Tomahawk, WI 10/08/2013 (BasicsMedia) – iShares Barclays 20+ Yr Treas.Bond (ETF) (NYSEARCA:TLT) has a market cap of around $2.99 billion. There are reports that these ETFs will be experiencing new life, or at least that is where they are heading to. How true this is remains to be seen, but I think the projection is not far off the mark. The latest U.S. government shutdown is having an impact on various factors which influence how ETFs eventually perform and I don’t expect TLT to come out of this experience unscathed. Let’s take a look at the ways in which the future looks bright for ETFs.

 Investors have been pouring a large part of their finances into the equity market since the start of 2013. The situation has continued this way for the longest time and has been interesting mainly because times have not been e best for many other companies. The economy as well still suffers from the effects of the last financial depression of 2008. And now there are stories that ETFs such as TLT are projected to be on their way towards a very good future. The Fed is also expected to announce its scaling back activities which will have a further bearing on ETFs.

Homebuilder ETFs suffer a great deal when the government shutdown takes place. Where the government plays a crucial role in the activities of these activities, it cannot monitor the work going on here and this has grave implications. It was only in September that the homebuilding industry experienced a swing back after a short period of negativity. Things have now changed as a result of the shutdown being experienced by the U.S. government. Where borrowers were on the verge of applying or filing got home loans, the delays will affect the ETFs such as TLT.

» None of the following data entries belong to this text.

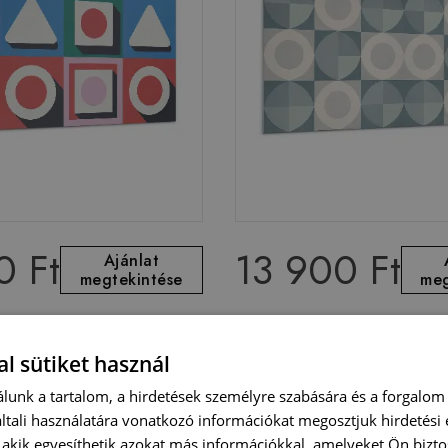
0 Ft
13 900 Ft
Ajánlat
megtekintése
meg
lburkolat Geometria
Öntapadó falburkolat Kö
alakzatok geometriája
l sütiket használ
lunk a tartalom, a hirdetések személyre szabására és a forgalom
tali használatára vonatkozó információkat megosztjuk hirdetési
, akik egyesíthetik azokat más információkkal, amelyeket Ön bizto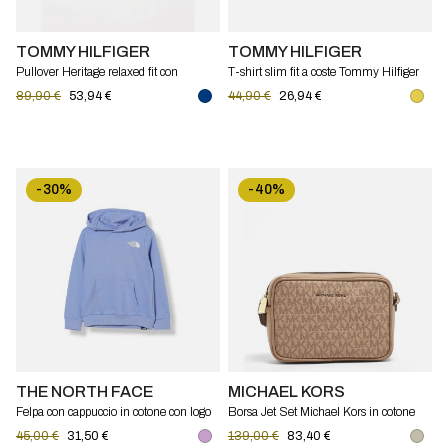
TOMMY HILFIGER
TOMMY HILFIGER
Pullover Heritage relaxed fit con
T-shirt slim fit a coste Tommy Hilfiger
bandiera Tommy Hilfiger
89,90 €
53,94 €
44,90 €
26,94 €
-30%
-40%
THE NORTH FACE
MICHAEL KORS
Felpa con cappuccio in cotone con logo
Borsa Jet Set Michael Kors in cotone
The North Face bambino
spalmato a grana con monogram MK
45,00 €
31,50 €
139,00 €
83,40 €
stampato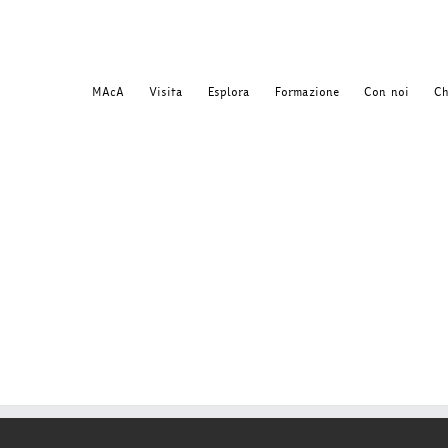
MAcA
Visita
Esplora
Formazione
Con noi
Ch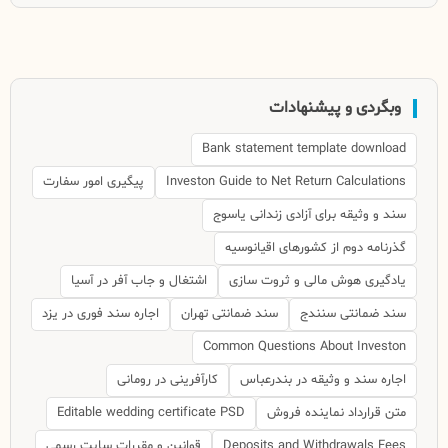
وبگردی و پیشنهادات
Bank statement template download
Investon Guide to Net Return Calculations
پیگیری امور سفارت
سند و وثیقه برای آزادی زندانی یاسوج
گذرنامه دوم از کشورهای اقیانوسیه
یادگیری هوش مالی و ثروت سازی
اشتغال و جاب آفر در آسیا
سند ضمانتی سنندج
سند ضمانتی تهران
اجاره سند فوری در یزد
Common Questions About Investon
اجاره سند و وثیقه در بندرعباس
کارآفرینی در رومانی
متن قرارداد نماینده فروش
Editable wedding certificate PSD
Deposits and Withdrawals Fees
قوانین و مقررات سایت رسمی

 The reason why ETFs such as TLT could be affected by the shutdown is because it becomes impossible for them to verify any information which the government has on their investors or clients. The Internal Revenue Service data as well as Social Security numbers cannot be ascertained thus leading to delays in completing transactions between these ETFs and their clients. Several transactions are then delayed thus leading to some sort of crisis which may be transferred to other industries as well. A whole chain of events is triggered by the shutdown.

 The housing market has just been on a recovery after the mortgage crisis of 2008. What this shutdown is doing is that it is causing any confidence which the market has started showing towards the housing sector to evaporate. The housing sector has been slowly recovering from the effects of the last crisis which took place in 2008. Things are about to go bad for this industry thus making me wonder why some analysts are predicting good times ahead for ETFs such as TLT which can’t be totally delinked from the housing or mortgage business.

 Once the shutdown is over, TLT will have to work extra hard to regain whatever it has lost as a result of the government shutdown.